J Occup Environ Hyg. 2021 Oct 12;1-8. doi: 10.1080/15459624.2021.1989442. Online ahead of print.

Abstract

This in vitro study was aimed to assess the efficacy of dry steam in inactivating Human Coronavirus OC43 (HCoV-OC43) as surrogate of SARS-CoV-2, Human Influenza Virus A/H1N1/WSN/33 and Echovirus 7 on stainless steel, polypropylene and cotton. The virus models were chosen on the basis of their transmission route and environmental resistance.

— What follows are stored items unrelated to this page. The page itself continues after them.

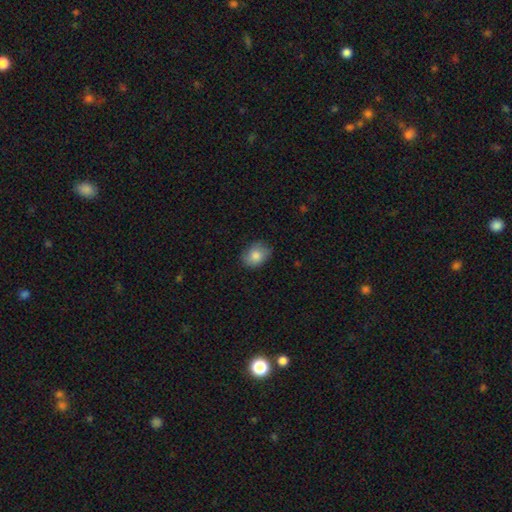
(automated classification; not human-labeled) The model was most divided on "how rounded": in between: 60%, round: 39%, cigar-shaped: 1%. More confident: smooth or featured — smooth (84%); merging — none (78%).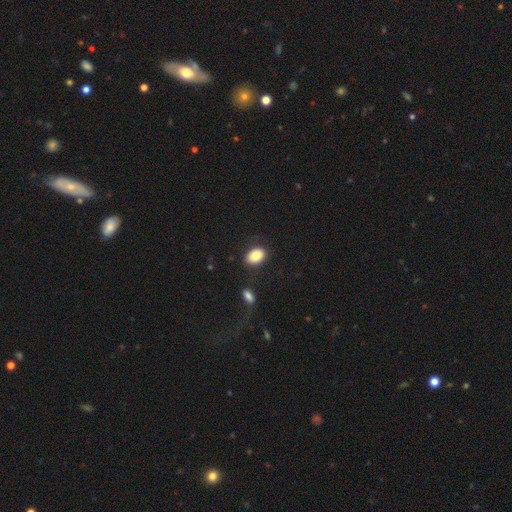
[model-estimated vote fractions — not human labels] This appears to be a smooth galaxy with no disk features (87%) that is in between round and cigar-shaped (84%). Merging: none (83%).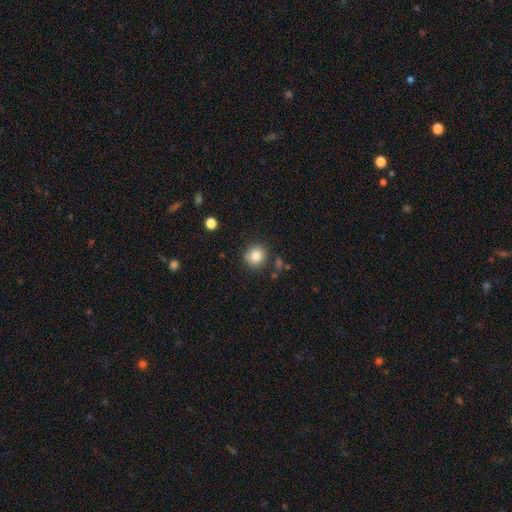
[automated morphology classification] Smooth or featured: smooth — 84% (star or artifact — 10%)
How rounded: round — 86% (in between — 13%)
Merging: none — 84% (minor disturbance — 10%)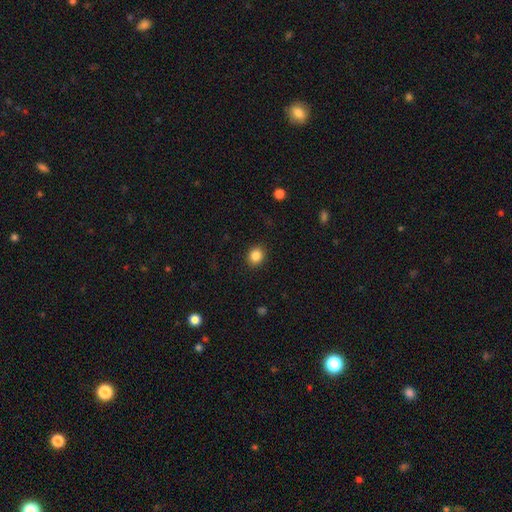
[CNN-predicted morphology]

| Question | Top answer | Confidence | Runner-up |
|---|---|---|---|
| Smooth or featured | smooth | 85% | star or artifact (10%) |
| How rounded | round | 77% | in between (22%) |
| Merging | none | 91% | minor disturbance (6%) |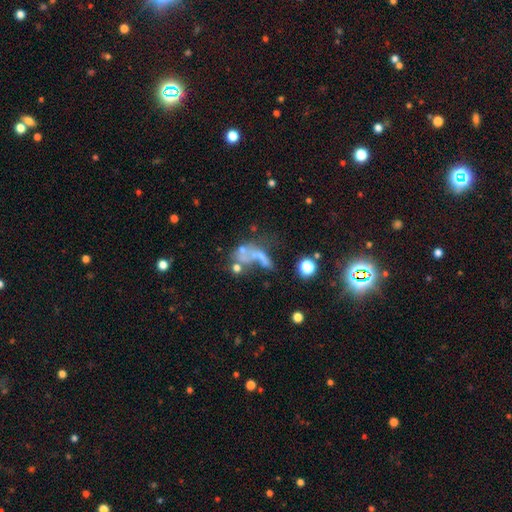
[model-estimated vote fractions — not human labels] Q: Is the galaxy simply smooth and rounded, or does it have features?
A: featured or disk — 41%.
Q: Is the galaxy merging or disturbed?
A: merger — 41%.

Tests were carried out under a laminar flow cabinet, where two panels of each material were contaminated with a viral suspension. The inocula were left to dry and then the virus on untreated panel (control) was collected by swabbing in order to determine the initial titer. The other panel was treated using a professional vacuum cleaner equipped with a dry steam generator. Dry steam is generated in a boiler where tap water is heated up to 155 °C at 5.5 bar pressure and then during the passage along the flexible hose the temperature decreases to a value between 100 °C and 110 °C at the output. The dry steam was applied for four sec with a window wiper on metal and plastic panels or a brush covered by a microfiber cap on cotton, simulating the steam application during routine cleaning. After the treatment, infectious virus possibly remained on the surface was collected following the same swabbing procedure applied for controls. HCoV-OC43 and Echovirus 7 were titrated by end-point method on HCT-8 line cells and Vero cells, respectively, while Human Influenza Virus was quantified by plaque reduction assay on MDCK cells. Dry steam resulted effective against the three viruses on all tested materials, achieving a mean Log10 reduction factor ≥4 in viral titer of treated samples compared with controls according to UNI EN 14476:2019. Thus, dry steam may be proposed as an ease to use, effective, fast and non-toxic alternative to chemicals for surface disinfection without damaging materials. Therefore, this device could be employed not only in healthcare facilities but also in occupational, domestic and community settings, with advantages for environment and human health.

Keywords: HCoV-OC43; SARS-CoV-2 surrogate; fomites; steam generator; surfaces; viruses.